**What is needed**
Would you please copy the part of the material below that opens with the line containing "5. Is this system" and closes with the line containing "6. Describe how"? Copy it exactly, and only it.

**Exercise inputs**
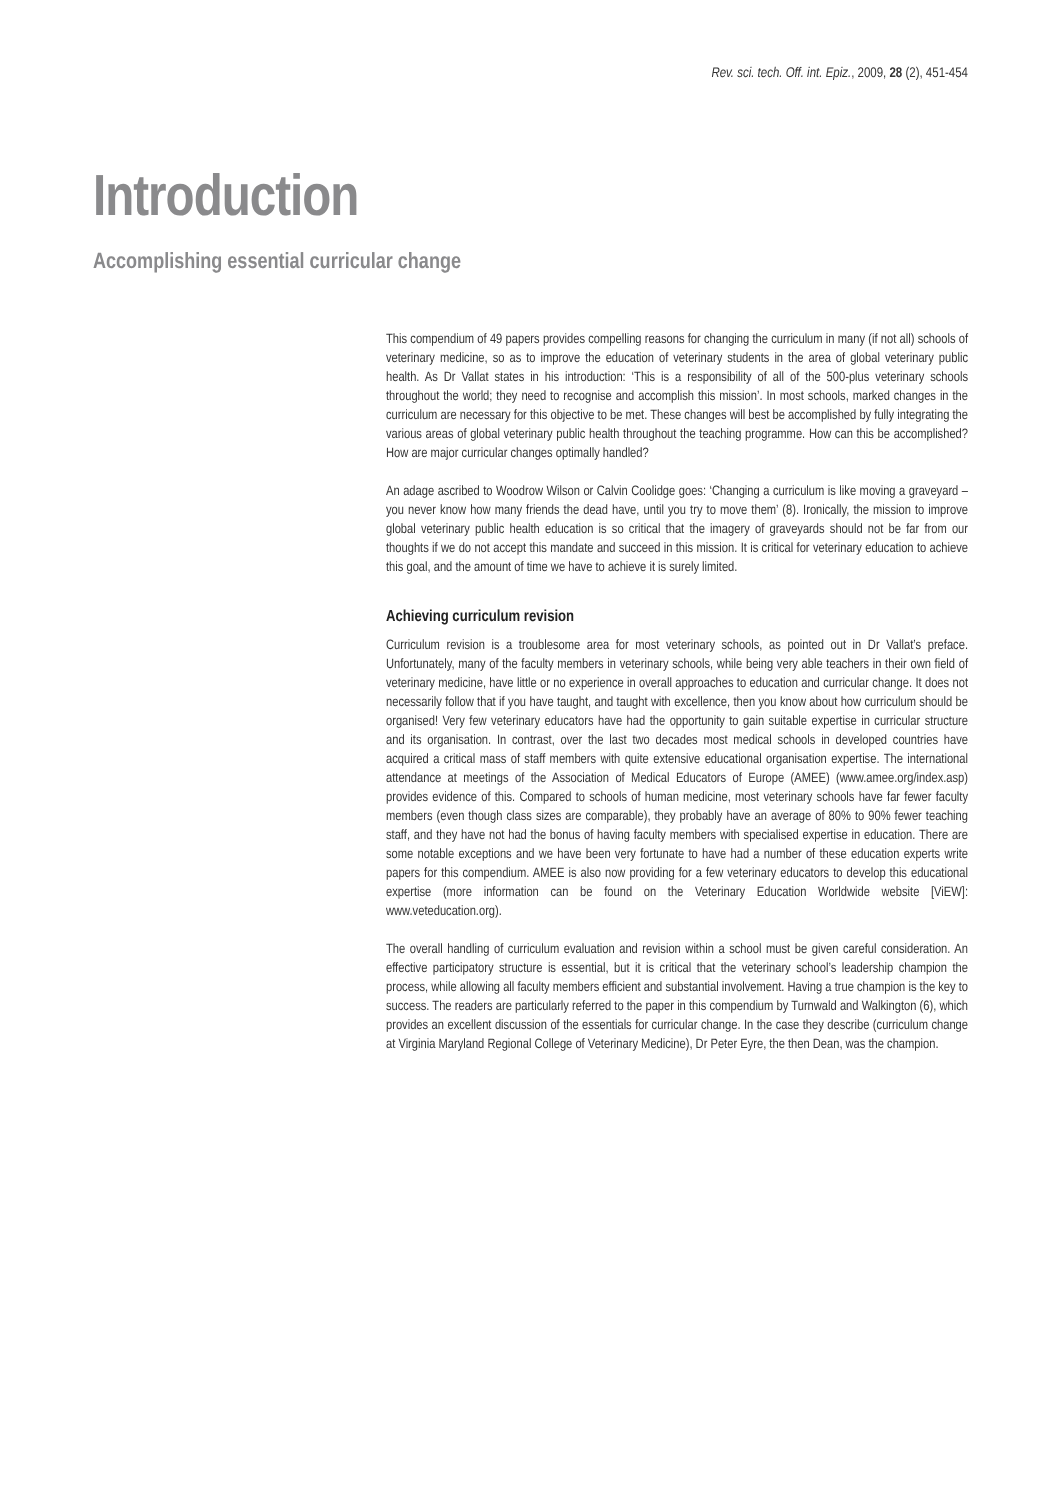Rev. sci. tech. Off. int. Epiz., 2009, 28 (2), 451-454
Introduction
Accomplishing essential curricular change
This compendium of 49 papers provides compelling reasons for changing the curriculum in many (if not all) schools of veterinary medicine, so as to improve the education of veterinary students in the area of global veterinary public health. As Dr Vallat states in his introduction: ‘This is a responsibility of all of the 500-plus veterinary schools throughout the world; they need to recognise and accomplish this mission’. In most schools, marked changes in the curriculum are necessary for this objective to be met. These changes will best be accomplished by fully integrating the various areas of global veterinary public health throughout the teaching programme. How can this be accomplished? How are major curricular changes optimally handled?
An adage ascribed to Woodrow Wilson or Calvin Coolidge goes: ‘Changing a curriculum is like moving a graveyard – you never know how many friends the dead have, until you try to move them’ (8). Ironically, the mission to improve global veterinary public health education is so critical that the imagery of graveyards should not be far from our thoughts if we do not accept this mandate and succeed in this mission. It is critical for veterinary education to achieve this goal, and the amount of time we have to achieve it is surely limited.
Achieving curriculum revision
Curriculum revision is a troublesome area for most veterinary schools, as pointed out in Dr Vallat’s preface. Unfortunately, many of the faculty members in veterinary schools, while being very able teachers in their own field of veterinary medicine, have little or no experience in overall approaches to education and curricular change. It does not necessarily follow that if you have taught, and taught with excellence, then you know about how curriculum should be organised! Very few veterinary educators have had the opportunity to gain suitable expertise in curricular structure and its organisation. In contrast, over the last two decades most medical schools in developed countries have acquired a critical mass of staff members with quite extensive educational organisation expertise. The international attendance at meetings of the Association of Medical Educators of Europe (AMEE) (www.amee.org/index.asp) provides evidence of this. Compared to schools of human medicine, most veterinary schools have far fewer faculty members (even though class sizes are comparable), they probably have an average of 80% to 90% fewer teaching staff, and they have not had the bonus of having faculty members with specialised expertise in education. There are some notable exceptions and we have been very fortunate to have had a number of these education experts write papers for this compendium. AMEE is also now providing for a few veterinary educators to develop this educational expertise (more information can be found on the Veterinary Education Worldwide website [ViEW]: www.veteducation.org).
The overall handling of curriculum evaluation and revision within a school must be given careful consideration. An effective participatory structure is essential, but it is critical that the veterinary school’s leadership champion the process, while allowing all faculty members efficient and substantial involvement. Having a true champion is the key to success. The readers are particularly referred to the paper in this compendium by Turnwald and Walkington (6), which provides an excellent discussion of the essentials for curricular change. In the case they describe (curriculum change at Virginia Maryland Regional College of Veterinary Medicine), Dr Peter Eyre, the then Dean, was the champion.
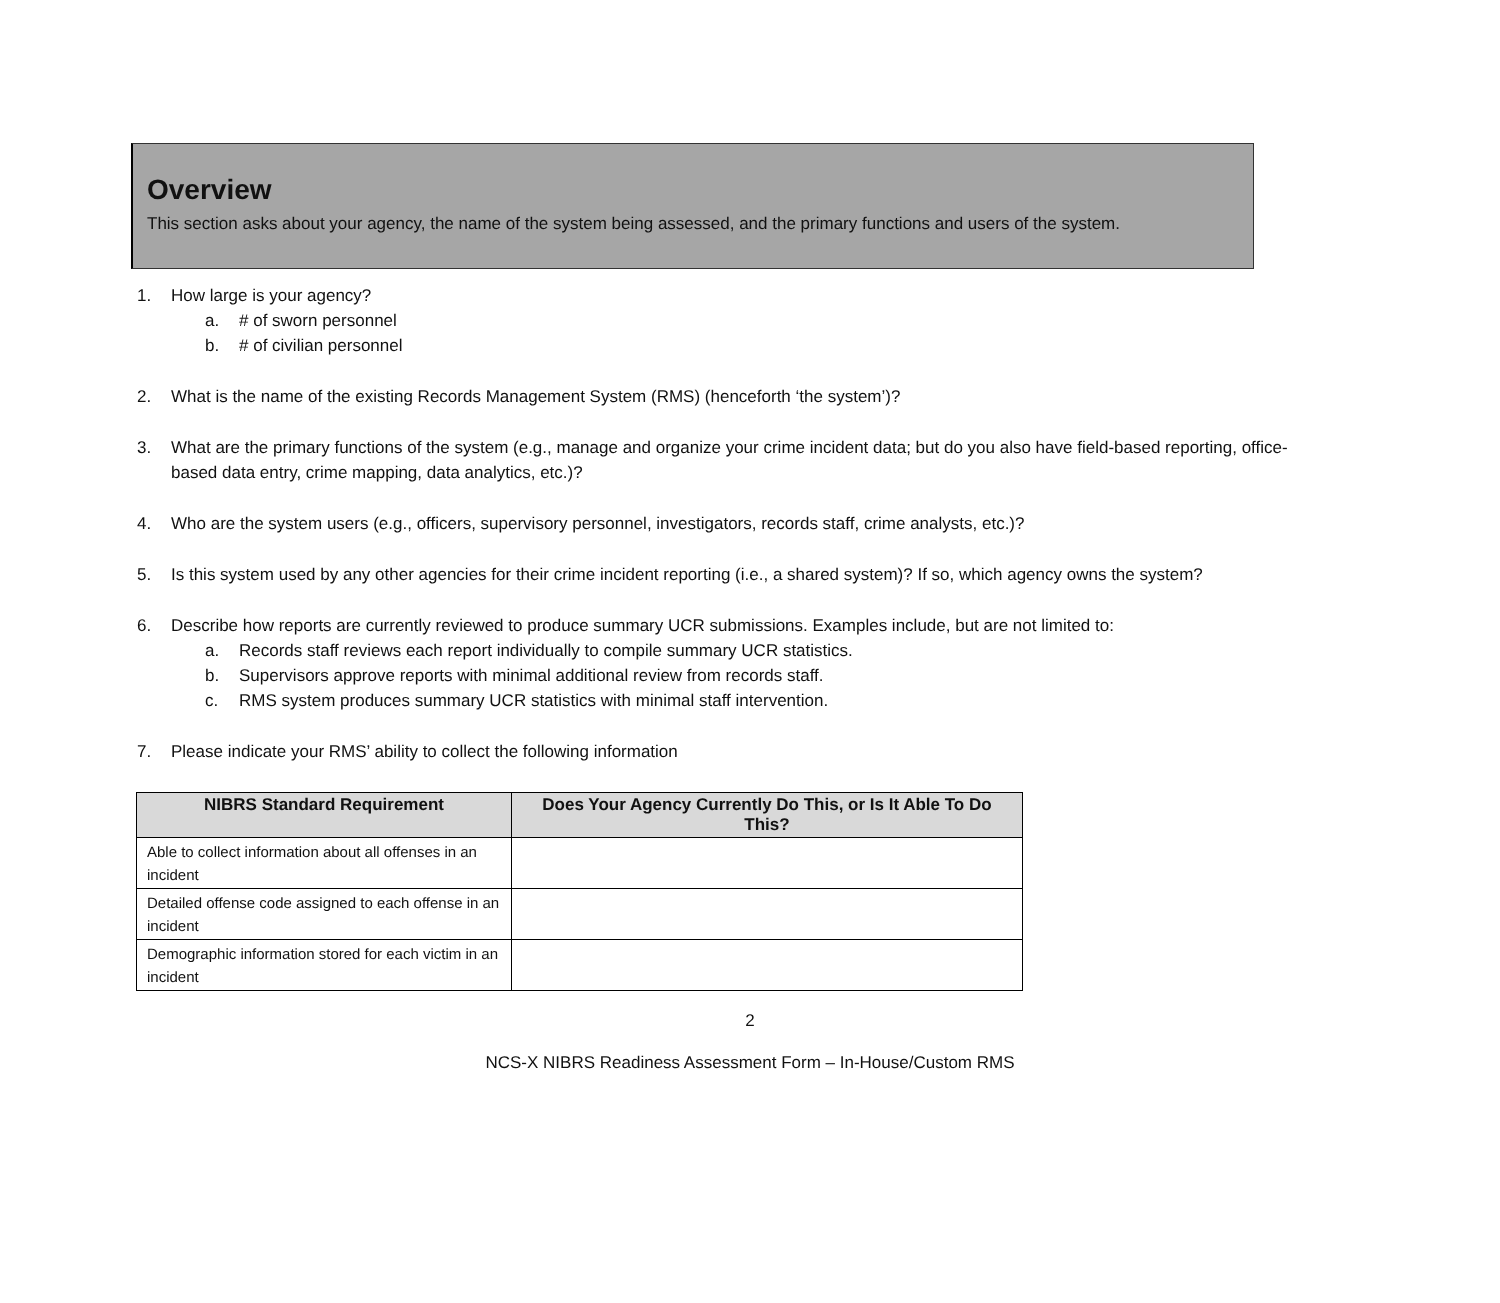Overview
This section asks about your agency, the name of the system being assessed, and the primary functions and users of the system.
1. How large is your agency?
a. # of sworn personnel
b. # of civilian personnel
2. What is the name of the existing Records Management System (RMS) (henceforth ‘the system’)?
3. What are the primary functions of the system (e.g., manage and organize your crime incident data; but do you also have field-based reporting, office-based data entry, crime mapping, data analytics, etc.)?
4. Who are the system users (e.g., officers, supervisory personnel, investigators, records staff, crime analysts, etc.)?
5. Is this system used by any other agencies for their crime incident reporting (i.e., a shared system)? If so, which agency owns the system?
6. Describe how reports are currently reviewed to produce summary UCR submissions. Examples include, but are not limited to:
a. Records staff reviews each report individually to compile summary UCR statistics.
b. Supervisors approve reports with minimal additional review from records staff.
c. RMS system produces summary UCR statistics with minimal staff intervention.
7. Please indicate your RMS’ ability to collect the following information
| NIBRS Standard Requirement | Does Your Agency Currently Do This, or Is It Able To Do This? |
| --- | --- |
| Able to collect information about all offenses in an incident | |
| Detailed offense code assigned to each offense in an incident | |
| Demographic information stored for each victim in an incident | |
2
NCS-X NIBRS Readiness Assessment Form – In-House/Custom RMS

**Your solution**
5. Is this system used by any other agencies for their crime incident reporting (i.e., a shared system)? If so, which agency owns the system?
6. Describe how reports are currently reviewed to produce summary UCR submissions. Examples include, but are not limited to:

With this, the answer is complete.